* Exercise prompt *
An exact copy of the listing is required.

[Data extract Boundary: Start]

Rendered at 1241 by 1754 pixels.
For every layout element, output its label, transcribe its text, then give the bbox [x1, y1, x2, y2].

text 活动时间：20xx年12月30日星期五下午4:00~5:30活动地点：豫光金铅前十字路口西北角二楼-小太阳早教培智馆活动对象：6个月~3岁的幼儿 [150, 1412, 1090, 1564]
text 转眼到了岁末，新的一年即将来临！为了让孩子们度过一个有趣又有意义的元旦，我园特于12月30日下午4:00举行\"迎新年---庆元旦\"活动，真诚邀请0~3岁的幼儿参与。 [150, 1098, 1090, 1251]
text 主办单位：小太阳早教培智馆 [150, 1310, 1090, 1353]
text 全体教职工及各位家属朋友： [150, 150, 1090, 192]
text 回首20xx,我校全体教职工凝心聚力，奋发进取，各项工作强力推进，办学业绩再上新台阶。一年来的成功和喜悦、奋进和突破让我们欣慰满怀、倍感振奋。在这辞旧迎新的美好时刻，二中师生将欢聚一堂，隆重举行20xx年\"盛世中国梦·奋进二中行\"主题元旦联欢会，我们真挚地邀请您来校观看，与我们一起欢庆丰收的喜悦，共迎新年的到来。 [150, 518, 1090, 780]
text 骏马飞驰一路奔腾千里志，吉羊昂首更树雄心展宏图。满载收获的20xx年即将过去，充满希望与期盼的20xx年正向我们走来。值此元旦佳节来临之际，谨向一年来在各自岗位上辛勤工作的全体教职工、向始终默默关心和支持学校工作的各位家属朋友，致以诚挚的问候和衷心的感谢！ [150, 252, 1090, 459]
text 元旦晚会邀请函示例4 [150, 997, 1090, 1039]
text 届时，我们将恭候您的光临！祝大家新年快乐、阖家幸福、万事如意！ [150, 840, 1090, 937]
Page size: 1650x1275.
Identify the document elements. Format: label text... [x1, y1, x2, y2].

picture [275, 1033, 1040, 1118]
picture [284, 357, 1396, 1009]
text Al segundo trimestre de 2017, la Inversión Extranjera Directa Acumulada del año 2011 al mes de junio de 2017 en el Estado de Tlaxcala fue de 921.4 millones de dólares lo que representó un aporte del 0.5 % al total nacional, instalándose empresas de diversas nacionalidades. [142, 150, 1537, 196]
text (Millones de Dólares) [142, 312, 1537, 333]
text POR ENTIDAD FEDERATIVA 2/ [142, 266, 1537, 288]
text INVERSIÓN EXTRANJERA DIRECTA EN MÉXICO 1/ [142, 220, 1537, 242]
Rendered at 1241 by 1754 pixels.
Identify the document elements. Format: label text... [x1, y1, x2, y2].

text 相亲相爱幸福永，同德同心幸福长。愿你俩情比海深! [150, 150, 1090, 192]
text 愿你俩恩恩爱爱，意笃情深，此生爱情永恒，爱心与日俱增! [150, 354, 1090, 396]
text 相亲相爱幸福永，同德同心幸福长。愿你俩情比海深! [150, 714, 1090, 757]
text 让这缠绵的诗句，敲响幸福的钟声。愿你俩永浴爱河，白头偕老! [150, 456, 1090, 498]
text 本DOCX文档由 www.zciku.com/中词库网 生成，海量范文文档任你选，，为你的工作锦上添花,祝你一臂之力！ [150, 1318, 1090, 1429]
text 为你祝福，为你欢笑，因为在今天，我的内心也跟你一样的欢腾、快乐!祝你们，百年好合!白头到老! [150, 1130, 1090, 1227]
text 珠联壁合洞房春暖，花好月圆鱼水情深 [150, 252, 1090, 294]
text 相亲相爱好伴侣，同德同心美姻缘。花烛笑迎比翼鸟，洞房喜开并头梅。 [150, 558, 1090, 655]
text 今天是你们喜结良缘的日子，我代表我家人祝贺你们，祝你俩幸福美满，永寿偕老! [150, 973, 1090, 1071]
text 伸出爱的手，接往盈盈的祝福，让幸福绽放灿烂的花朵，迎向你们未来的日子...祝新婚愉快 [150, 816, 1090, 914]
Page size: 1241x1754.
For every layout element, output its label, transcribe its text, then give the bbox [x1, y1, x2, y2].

[Data extract Boundary: End]

* Task answer *
Rendered at 1241 by 1754 pixels.
For every layout element, output its label, transcribe its text, then give the bbox [x1, y1, x2, y2].

text 活动时间：20xx年12月30日星期五下午4:00~5:30活动地点：豫光金铅前十字路口西北角二楼-小太阳早教培智馆活动对象：6个月~3岁的幼儿 [150, 1412, 1090, 1564]
text 转眼到了岁末，新的一年即将来临！为了让孩子们度过一个有趣又有意义的元旦，我园特于12月30日下午4:00举行\"迎新年---庆元旦\"活动，真诚邀请0~3岁的幼儿参与。 [150, 1098, 1090, 1251]
text 主办单位：小太阳早教培智馆 [150, 1310, 1090, 1353]
text 全体教职工及各位家属朋友： [150, 150, 1090, 192]
text 回首20xx,我校全体教职工凝心聚力，奋发进取，各项工作强力推进，办学业绩再上新台阶。一年来的成功和喜悦、奋进和突破让我们欣慰满怀、倍感振奋。在这辞旧迎新的美好时刻，二中师生将欢聚一堂，隆重举行20xx年\"盛世中国梦·奋进二中行\"主题元旦联欢会，我们真挚地邀请您来校观看，与我们一起欢庆丰收的喜悦，共迎新年的到来。 [150, 518, 1090, 780]
text 骏马飞驰一路奔腾千里志，吉羊昂首更树雄心展宏图。满载收获的20xx年即将过去，充满希望与期盼的20xx年正向我们走来。值此元旦佳节来临之际，谨向一年来在各自岗位上辛勤工作的全体教职工、向始终默默关心和支持学校工作的各位家属朋友，致以诚挚的问候和衷心的感谢！ [150, 252, 1090, 459]
text 元旦晚会邀请函示例4 [150, 997, 1090, 1039]
text 届时，我们将恭候您的光临！祝大家新年快乐、阖家幸福、万事如意！ [150, 840, 1090, 937]
Page size: 1650x1275.
Identify the document elements. Format: label text... [x1, y1, x2, y2].

picture [275, 1033, 1040, 1118]
picture [284, 357, 1396, 1009]
text Al segundo trimestre de 2017, la Inversión Extranjera Directa Acumulada del año 2011 al mes de junio de 2017 en el Estado de Tlaxcala fue de 921.4 millones de dólares lo que representó un aporte del 0.5 % al total nacional, instalándose empresas de diversas nacionalidades. [142, 150, 1537, 196]
text (Millones de Dólares) [142, 312, 1537, 333]
text POR ENTIDAD FEDERATIVA 2/ [142, 266, 1537, 288]
text INVERSIÓN EXTRANJERA DIRECTA EN MÉXICO 1/ [142, 220, 1537, 242]
Rendered at 1241 by 1754 pixels.
Identify the document elements. Format: label text... [x1, y1, x2, y2].

text 相亲相爱幸福永，同德同心幸福长。愿你俩情比海深! [150, 150, 1090, 192]
text 愿你俩恩恩爱爱，意笃情深，此生爱情永恒，爱心与日俱增! [150, 354, 1090, 396]
text 相亲相爱幸福永，同德同心幸福长。愿你俩情比海深! [150, 714, 1090, 757]
text 让这缠绵的诗句，敲响幸福的钟声。愿你俩永浴爱河，白头偕老! [150, 456, 1090, 498]
text 本DOCX文档由 www.zciku.com/中词库网 生成，海量范文文档任你选，，为你的工作锦上添花,祝你一臂之力！ [150, 1318, 1090, 1429]
text 为你祝福，为你欢笑，因为在今天，我的内心也跟你一样的欢腾、快乐!祝你们，百年好合!白头到老! [150, 1130, 1090, 1227]
text 珠联壁合洞房春暖，花好月圆鱼水情深 [150, 252, 1090, 294]
text 相亲相爱好伴侣，同德同心美姻缘。花烛笑迎比翼鸟，洞房喜开并头梅。 [150, 558, 1090, 655]
text 今天是你们喜结良缘的日子，我代表我家人祝贺你们，祝你俩幸福美满，永寿偕老! [150, 973, 1090, 1071]
text 伸出爱的手，接往盈盈的祝福，让幸福绽放灿烂的花朵，迎向你们未来的日子...祝新婚愉快 [150, 816, 1090, 914]
Page size: 1241x1754.
For every layout element, output its label, transcribe its text, then give the bbox [x1, y1, x2, y2].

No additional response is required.